Target bonus levels are a fixed percentage of the Executive Officer’s annual base salary as of December 31, 2017. The exact percentage is specified in the Executive Officer’s employment offer letter, or as subsequently modified by the Compensation Committee of the Board of Directors (the “ Committee ”).  Each Executive Officer’s “ Target Bonus Amount ” for the 2017 fiscal year as of the date of the Bonus Plan’s adoption is as follows:

 

Mr.
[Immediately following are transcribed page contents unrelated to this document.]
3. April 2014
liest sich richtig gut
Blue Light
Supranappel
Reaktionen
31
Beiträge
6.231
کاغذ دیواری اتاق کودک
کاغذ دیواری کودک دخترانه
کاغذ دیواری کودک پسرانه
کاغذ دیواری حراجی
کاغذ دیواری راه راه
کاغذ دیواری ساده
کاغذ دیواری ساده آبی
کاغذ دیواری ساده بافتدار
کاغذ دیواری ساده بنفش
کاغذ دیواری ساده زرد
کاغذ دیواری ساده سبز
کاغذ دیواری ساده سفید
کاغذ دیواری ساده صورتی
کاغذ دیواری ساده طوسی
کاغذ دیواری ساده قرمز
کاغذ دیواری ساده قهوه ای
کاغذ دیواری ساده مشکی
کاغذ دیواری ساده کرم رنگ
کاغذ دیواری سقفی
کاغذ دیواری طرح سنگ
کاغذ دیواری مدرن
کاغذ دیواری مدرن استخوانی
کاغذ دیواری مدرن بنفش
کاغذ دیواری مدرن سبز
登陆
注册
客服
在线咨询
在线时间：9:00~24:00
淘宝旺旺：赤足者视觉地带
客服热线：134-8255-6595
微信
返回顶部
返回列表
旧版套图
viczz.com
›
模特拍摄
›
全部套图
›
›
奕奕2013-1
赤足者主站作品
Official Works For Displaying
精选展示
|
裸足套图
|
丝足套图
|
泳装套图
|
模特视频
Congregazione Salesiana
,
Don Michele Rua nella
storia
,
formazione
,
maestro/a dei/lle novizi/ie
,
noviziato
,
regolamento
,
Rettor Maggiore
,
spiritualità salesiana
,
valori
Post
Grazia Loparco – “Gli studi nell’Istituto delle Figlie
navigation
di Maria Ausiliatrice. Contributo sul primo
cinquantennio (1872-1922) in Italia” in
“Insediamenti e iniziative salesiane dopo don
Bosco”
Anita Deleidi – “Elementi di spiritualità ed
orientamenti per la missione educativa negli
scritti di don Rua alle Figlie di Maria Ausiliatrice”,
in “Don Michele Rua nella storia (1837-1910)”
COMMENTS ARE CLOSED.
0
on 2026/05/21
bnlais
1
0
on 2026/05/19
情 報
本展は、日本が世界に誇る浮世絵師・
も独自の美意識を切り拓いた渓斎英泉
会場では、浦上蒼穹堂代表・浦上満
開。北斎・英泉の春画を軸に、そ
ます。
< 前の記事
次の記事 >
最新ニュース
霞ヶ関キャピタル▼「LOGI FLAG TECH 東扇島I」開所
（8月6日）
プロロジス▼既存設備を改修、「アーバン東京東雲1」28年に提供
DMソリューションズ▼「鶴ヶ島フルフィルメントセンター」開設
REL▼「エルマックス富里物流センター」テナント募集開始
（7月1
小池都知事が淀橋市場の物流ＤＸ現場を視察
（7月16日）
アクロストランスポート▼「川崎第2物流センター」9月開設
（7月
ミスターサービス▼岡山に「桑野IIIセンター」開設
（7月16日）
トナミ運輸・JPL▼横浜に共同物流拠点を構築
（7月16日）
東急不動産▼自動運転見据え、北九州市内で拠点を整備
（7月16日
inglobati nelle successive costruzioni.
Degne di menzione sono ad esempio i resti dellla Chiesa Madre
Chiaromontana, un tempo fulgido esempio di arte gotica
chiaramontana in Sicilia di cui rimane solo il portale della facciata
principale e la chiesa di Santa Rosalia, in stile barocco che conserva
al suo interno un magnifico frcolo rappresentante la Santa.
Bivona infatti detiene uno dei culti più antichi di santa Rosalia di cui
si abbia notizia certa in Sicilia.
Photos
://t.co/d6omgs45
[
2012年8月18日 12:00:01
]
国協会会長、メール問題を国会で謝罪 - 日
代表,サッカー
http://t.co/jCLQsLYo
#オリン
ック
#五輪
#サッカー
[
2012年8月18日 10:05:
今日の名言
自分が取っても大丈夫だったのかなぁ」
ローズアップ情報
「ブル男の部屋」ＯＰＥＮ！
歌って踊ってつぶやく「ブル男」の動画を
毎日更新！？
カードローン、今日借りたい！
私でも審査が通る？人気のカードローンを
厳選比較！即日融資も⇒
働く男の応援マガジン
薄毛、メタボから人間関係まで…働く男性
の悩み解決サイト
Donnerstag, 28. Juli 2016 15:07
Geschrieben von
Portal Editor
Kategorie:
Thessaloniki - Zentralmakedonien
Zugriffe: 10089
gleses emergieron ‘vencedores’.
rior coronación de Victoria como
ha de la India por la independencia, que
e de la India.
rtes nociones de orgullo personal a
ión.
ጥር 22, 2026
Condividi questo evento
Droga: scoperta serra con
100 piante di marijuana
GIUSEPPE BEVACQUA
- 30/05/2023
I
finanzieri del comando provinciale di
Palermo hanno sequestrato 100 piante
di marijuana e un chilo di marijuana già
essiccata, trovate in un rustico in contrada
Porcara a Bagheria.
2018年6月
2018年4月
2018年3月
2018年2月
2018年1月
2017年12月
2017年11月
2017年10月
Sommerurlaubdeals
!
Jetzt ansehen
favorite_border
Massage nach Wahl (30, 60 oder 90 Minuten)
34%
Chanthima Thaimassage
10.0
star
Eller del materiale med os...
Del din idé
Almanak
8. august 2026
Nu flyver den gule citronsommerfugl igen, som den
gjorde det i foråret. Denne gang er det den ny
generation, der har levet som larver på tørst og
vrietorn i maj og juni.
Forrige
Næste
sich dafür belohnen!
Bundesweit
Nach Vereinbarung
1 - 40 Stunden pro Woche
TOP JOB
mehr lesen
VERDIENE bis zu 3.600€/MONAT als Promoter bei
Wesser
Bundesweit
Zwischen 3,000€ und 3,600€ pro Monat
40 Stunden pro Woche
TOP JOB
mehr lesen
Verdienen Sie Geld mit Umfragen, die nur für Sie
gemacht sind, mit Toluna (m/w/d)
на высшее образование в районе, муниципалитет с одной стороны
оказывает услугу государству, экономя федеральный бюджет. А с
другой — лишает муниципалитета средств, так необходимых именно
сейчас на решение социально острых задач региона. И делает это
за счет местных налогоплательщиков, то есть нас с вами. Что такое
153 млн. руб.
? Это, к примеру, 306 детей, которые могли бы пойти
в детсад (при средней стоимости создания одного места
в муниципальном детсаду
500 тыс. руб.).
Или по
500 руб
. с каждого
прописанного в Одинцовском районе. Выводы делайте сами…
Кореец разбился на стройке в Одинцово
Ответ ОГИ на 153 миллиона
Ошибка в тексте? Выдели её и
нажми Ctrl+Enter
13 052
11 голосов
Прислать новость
Earl – $450,000;

 

Mr. Ludwig – $375,000;

 

Mr. Akhavan – $280,000;

 

Mr. Wilson – $142,500; and

 

Mr. Leichtner – $152,500.

Frequency :

Awarded 100% on an annual basis.

Bonus Components:

For each of the Executive Officers, the total bonus is awarded based on whether, and to the extent, the Company achieves the 2017 Annual Bookings goal .   No bonus will be paid with respect to the 2017 Annual Bookings goal unless the Company achieves such goal at a specified minimum threshold that has been established by the Committee (the “ Minimum Threshold ”).

To the extent that Glu achieves the 2017 Annual Bookings goal at a level equal to a specified minimum threshold that has been established by the Compensation Committee (the “ Minimum Threshold ”), then each Executive Officer will receive a bonus that equals 20% of his Target Bonus Amount. 

If Glu generates 2017 Annual Bookings in excess of the Minimum Threshold, then each Executive Officer will be eligible to receive a larger bonus, with the Executive Officers eligible to receive bonuses of up to the 200% of this Target Bonus Amount upon achievement of the maximum threshold for the 2017 Annual Booking goal that has been established by the Compensation Committee (the “ Maximum Threshold ”).

To the extent that Glu generates 2017 Annual Bookings between the Minimum Threshold and the Maximum Threshold, each Executive Officer’s bonus will be between 20% and 200% of his Target Bonus Amount calculated based on a linear interpolation between certain intermediate 2017 Annual Bookings targets that have been established by the Compensation Committee. 


 

Payment Timing :

All bonus payments made under the Bonus Plan shall be made no later than March 15, 2018.

Amendments :

The Committee retains the authority to withdraw, amend, add to or terminate this Bonus Plan, or any portion of it, at any time in its sole discretion.

Employment Relationship:

Employment with the Company is at-will and participation in this Bonus Plan in no way constitutes an employment contract conferring either a right or obligation of continued employment.

Governing Law:

The Bonus Plan will be governed by and construed in accordance with the laws of the State of California.